Report documents unfulfilled promises and 5,000 families without permanent housing
by Fred Kammer, SJ, JSRI Director
In a new report authored by Reilly Morse, Mississippi Center for Justice senior attorney, the center documents the shortcomings of Mississippi’s post-Katrina housing recovery. The report is entitled Hurricane Katrina: How Will Mississippi Turn the Corner? Among its key findings are these:
- Five years after Katrina, well over 5,000 Mississippi households are still without permanent housing. Low-income and African American communities have largely been left out of the recovery effort.
- Mississippi overstated to Congress by more than 15,700 the number of housing units that would be produced by its programs.
- Mississippi missed its 2010 targets for affordable housing by 2,500 units and must complete more than 5,200 units to reach 2011 goals.
- The files of the "invisibles"—more than 1,000 families whose needs were denied by state programs and unaddressed by over-burdened charitable programs—are housed in boxes and archived in computer files of various resource agencies.

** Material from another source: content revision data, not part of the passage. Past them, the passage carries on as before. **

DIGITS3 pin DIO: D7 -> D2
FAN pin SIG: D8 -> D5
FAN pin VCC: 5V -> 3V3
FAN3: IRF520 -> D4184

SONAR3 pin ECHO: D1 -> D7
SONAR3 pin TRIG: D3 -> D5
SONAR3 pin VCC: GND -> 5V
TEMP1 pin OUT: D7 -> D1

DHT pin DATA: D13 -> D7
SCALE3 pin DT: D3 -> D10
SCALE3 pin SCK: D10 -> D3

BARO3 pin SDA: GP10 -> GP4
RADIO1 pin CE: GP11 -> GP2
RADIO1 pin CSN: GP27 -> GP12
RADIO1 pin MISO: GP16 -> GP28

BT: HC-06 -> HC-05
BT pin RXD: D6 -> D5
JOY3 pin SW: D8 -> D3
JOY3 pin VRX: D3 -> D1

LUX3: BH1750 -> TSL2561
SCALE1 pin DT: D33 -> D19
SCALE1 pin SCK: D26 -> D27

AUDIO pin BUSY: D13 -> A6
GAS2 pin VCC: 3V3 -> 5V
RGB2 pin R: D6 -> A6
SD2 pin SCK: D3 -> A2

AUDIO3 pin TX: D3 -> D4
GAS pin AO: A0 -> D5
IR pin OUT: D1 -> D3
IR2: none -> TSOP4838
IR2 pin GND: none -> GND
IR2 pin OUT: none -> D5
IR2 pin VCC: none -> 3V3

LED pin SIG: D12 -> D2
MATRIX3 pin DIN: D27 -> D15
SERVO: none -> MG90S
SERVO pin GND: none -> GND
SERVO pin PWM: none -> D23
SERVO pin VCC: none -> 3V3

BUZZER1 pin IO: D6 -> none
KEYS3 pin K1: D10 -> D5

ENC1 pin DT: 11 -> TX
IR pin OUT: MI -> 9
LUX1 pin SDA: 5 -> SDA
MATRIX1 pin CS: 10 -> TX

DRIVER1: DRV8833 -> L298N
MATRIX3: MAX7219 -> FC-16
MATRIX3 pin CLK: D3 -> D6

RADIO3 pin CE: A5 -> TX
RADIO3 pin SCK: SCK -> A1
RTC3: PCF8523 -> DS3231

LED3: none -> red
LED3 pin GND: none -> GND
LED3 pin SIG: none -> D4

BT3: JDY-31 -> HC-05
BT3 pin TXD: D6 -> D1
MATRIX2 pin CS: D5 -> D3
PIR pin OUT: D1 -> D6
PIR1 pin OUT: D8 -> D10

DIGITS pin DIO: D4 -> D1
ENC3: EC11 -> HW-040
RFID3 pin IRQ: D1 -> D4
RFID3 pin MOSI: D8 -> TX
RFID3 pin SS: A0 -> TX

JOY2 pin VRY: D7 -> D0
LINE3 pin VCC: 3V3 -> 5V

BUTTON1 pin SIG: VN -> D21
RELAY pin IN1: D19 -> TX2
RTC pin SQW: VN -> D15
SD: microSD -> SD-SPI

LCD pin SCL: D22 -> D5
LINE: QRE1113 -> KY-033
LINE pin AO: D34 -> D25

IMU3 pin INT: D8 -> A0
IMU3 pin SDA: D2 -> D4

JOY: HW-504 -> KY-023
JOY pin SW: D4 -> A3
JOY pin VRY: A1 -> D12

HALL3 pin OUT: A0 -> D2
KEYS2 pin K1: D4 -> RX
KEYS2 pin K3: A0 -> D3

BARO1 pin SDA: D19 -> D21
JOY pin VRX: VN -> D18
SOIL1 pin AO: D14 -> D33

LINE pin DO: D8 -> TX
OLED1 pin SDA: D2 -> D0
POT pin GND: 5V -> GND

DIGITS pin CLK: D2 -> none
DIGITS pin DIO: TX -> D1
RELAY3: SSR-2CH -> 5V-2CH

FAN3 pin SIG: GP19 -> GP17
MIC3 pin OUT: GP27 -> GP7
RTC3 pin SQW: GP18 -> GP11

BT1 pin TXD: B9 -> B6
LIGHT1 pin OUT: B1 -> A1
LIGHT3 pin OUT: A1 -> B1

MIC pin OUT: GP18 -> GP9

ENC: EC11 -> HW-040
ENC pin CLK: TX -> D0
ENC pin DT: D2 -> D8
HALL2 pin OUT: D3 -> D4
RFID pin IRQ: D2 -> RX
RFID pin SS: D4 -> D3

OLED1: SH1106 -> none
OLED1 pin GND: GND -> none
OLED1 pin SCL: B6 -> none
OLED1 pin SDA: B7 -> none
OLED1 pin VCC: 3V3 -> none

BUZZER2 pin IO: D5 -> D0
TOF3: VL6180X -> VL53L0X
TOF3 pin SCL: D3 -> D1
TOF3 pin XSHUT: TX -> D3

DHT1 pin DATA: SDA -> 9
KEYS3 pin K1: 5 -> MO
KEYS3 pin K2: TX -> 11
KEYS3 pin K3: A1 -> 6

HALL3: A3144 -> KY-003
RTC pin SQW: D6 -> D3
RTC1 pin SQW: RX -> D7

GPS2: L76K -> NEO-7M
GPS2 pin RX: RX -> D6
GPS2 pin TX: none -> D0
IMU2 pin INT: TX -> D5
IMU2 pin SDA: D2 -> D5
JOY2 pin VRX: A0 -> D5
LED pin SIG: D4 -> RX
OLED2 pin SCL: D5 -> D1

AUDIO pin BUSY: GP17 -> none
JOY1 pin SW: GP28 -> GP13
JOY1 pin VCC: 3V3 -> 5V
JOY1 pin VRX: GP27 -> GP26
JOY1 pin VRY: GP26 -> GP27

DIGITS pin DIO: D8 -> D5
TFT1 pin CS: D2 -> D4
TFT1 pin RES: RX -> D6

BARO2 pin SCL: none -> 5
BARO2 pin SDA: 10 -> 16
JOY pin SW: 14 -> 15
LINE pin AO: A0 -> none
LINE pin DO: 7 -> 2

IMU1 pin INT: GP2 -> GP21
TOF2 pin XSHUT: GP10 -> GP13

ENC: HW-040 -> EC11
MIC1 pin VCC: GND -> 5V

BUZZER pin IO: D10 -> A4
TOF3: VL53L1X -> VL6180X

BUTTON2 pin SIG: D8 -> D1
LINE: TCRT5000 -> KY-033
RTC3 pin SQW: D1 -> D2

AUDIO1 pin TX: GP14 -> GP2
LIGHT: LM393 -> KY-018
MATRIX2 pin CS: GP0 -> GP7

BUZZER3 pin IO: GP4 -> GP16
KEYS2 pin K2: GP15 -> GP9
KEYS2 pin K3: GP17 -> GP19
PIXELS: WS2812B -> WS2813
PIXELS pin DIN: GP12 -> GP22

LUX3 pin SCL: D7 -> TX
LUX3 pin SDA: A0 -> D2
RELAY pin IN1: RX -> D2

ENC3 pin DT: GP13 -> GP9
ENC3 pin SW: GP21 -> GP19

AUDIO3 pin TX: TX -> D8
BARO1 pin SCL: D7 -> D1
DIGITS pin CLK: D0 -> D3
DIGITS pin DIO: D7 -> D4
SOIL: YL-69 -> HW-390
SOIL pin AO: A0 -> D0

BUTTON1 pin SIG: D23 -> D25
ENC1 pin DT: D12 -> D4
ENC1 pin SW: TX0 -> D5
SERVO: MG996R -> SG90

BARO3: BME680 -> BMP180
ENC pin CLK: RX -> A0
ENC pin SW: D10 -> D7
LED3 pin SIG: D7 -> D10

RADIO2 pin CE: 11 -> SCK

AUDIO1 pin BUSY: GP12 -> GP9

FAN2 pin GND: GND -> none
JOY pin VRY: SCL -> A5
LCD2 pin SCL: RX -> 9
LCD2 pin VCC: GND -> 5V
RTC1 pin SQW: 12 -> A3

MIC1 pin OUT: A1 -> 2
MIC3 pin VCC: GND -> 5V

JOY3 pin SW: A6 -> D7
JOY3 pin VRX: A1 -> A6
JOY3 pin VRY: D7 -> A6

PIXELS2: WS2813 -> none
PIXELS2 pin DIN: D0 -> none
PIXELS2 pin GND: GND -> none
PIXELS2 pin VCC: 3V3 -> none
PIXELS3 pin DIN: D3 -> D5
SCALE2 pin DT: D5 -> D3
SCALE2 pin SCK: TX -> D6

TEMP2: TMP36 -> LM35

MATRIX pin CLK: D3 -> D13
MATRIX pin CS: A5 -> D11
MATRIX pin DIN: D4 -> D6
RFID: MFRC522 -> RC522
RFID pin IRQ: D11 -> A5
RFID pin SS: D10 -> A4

- Hundreds more never made it to charitable programs—they took “no” from the state as a final answer and struggled on their own.
The report attributes the current failure to house Mississippi’s needy families to a combination of “unjust decisions by Mississippi policymakers, irrational interpretation of federal audit, elevation, and environmental rules, and discriminatory zoning decisions by local governments.”
For Mississippi to fulfill its post-Katrina recovery promises, the report indicates that it must:
- redirect and restore enough housing funds to cover the costs of the remaining unmet needs population;
- eliminate discriminatory zoning treatment of cottages, and require local governments to recognize state-law classification of "Mississippi cottages" as modular homes; and
- accelerate and augment the remaining small rental, long-term workforce, cottage, and public housing programs.
Five years is a long time to wait upon a home, but thousands of Mississippians are doing just that—waiting for their state government to fulfill its promises to them.